Его слова произвели значительное впечатление, особенно на шляхетский кружок. Но угрюмо молчали высшие сановники. Этими кондициями у них были вырваны всякая власть и значение. Помимо императрицы, ими будет распоряжаться Верховный совет, то есть Долгорукие И Голицыны. И верховники инстинктивно почувствовали, что наступает час борьбы упорной, беспощадной, борьбы на смерть. Самый решительный в своих поступках, не останавливающийся ни перед чем, фельдмаршал Долгорукий громко сказал:
– Это воля императрицы. Исполнение этой воли возложено на Верховный тайный совет. И Верховный тайный совет исполнит свой долг. Это говорю я! Подполковник Преображенского полка, фельдмаршал российской армии! Как бы высоко ни поднималась голова, непокорная воле императрицы, я достану ее.
И фельдмаршал грозным движением положил руку на рукоять шпаги. Враждебное молчание встретило его слова.
Ягужинский стоял, опустив голову.

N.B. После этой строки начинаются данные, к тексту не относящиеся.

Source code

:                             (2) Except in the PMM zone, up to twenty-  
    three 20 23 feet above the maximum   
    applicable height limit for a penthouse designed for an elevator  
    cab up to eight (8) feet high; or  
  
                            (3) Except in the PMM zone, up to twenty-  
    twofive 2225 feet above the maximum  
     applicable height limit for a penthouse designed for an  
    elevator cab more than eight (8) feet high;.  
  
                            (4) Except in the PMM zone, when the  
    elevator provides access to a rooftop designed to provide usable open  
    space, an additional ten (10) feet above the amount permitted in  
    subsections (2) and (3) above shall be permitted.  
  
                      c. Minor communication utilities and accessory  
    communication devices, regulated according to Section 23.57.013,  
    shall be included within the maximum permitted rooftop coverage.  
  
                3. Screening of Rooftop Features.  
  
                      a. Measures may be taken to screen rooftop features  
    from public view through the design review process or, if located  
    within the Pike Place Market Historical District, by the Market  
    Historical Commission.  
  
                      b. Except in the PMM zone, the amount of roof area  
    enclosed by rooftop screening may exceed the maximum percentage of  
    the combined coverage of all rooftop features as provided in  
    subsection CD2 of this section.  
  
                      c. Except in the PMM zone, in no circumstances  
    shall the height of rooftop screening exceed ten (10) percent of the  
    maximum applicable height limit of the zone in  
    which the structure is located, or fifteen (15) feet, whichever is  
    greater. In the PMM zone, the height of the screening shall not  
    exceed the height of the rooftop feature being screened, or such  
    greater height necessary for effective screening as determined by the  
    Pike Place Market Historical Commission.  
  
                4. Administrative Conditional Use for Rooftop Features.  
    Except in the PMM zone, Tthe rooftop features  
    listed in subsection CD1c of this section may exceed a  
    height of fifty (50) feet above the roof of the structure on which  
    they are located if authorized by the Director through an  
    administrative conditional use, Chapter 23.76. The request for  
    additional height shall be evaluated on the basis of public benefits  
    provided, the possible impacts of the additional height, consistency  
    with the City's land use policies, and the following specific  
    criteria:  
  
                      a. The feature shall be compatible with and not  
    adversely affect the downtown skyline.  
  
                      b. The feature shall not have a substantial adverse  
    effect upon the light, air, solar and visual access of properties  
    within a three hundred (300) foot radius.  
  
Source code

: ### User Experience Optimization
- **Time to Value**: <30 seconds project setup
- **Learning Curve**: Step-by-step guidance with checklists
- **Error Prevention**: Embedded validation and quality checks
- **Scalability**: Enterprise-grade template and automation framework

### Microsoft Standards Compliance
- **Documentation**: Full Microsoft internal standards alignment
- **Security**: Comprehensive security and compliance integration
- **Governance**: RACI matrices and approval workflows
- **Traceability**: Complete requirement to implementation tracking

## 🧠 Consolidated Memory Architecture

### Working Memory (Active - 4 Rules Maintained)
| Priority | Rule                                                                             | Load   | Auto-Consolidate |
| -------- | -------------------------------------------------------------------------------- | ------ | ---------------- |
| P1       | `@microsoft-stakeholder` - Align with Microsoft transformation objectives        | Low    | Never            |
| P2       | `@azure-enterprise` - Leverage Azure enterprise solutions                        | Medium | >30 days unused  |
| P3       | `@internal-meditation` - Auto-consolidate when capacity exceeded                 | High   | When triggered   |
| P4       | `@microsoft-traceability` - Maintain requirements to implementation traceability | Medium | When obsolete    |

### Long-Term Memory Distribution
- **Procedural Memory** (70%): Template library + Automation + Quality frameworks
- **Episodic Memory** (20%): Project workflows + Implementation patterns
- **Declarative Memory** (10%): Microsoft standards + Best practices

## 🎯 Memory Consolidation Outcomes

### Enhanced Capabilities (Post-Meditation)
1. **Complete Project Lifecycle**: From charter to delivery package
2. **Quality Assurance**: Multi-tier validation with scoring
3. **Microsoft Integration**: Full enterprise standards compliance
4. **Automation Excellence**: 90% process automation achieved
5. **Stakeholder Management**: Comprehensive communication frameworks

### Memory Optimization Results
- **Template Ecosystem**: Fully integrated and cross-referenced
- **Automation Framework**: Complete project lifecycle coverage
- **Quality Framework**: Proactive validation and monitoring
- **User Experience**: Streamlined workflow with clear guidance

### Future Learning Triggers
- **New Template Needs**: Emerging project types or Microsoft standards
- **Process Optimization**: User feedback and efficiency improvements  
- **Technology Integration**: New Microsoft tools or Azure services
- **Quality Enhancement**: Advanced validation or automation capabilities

Несколько мгновений Долгорукий молча смотрел на него. Казалось, он колебался, но, взглянув по сторонам и увидя полные нескрываемой, невысказанной ненависти лица высшего генералитета, он наклонился к уху Дмитрия Михайловича и что-то прошептал. Дмитрий Михайлович бросил быстрый взгляд на Ягужинского и в свою очередь что-то тихо сказал фельдмаршалу Михаилу Михайловичу.
Тот медленно и важно наклонил голову. Только этого, казалось, и ждал Долгорукий. Обратившись к собранию, он снова начал:
– Мы не можем и не смеем щадить врагов отечества и ее величества.
Стоявшие в первом ряду знатнейшие сановники тревожно переглядывались.
– Павел Иванович, – сурово продолжал фельдмаршал. – От имени Верховного тайного совета, властью, доверенной ему императрицей, за письмо, отправленное тобою императрице и направленное против блага отечества и интересов ее величества, объявляю тебя арестованным впредь до суда!
Упавший с потолка гром не так поразил бы собрание, как эти грозные слова. Словно протяжное, глухое» о – о-ох» пронеслось по собранию.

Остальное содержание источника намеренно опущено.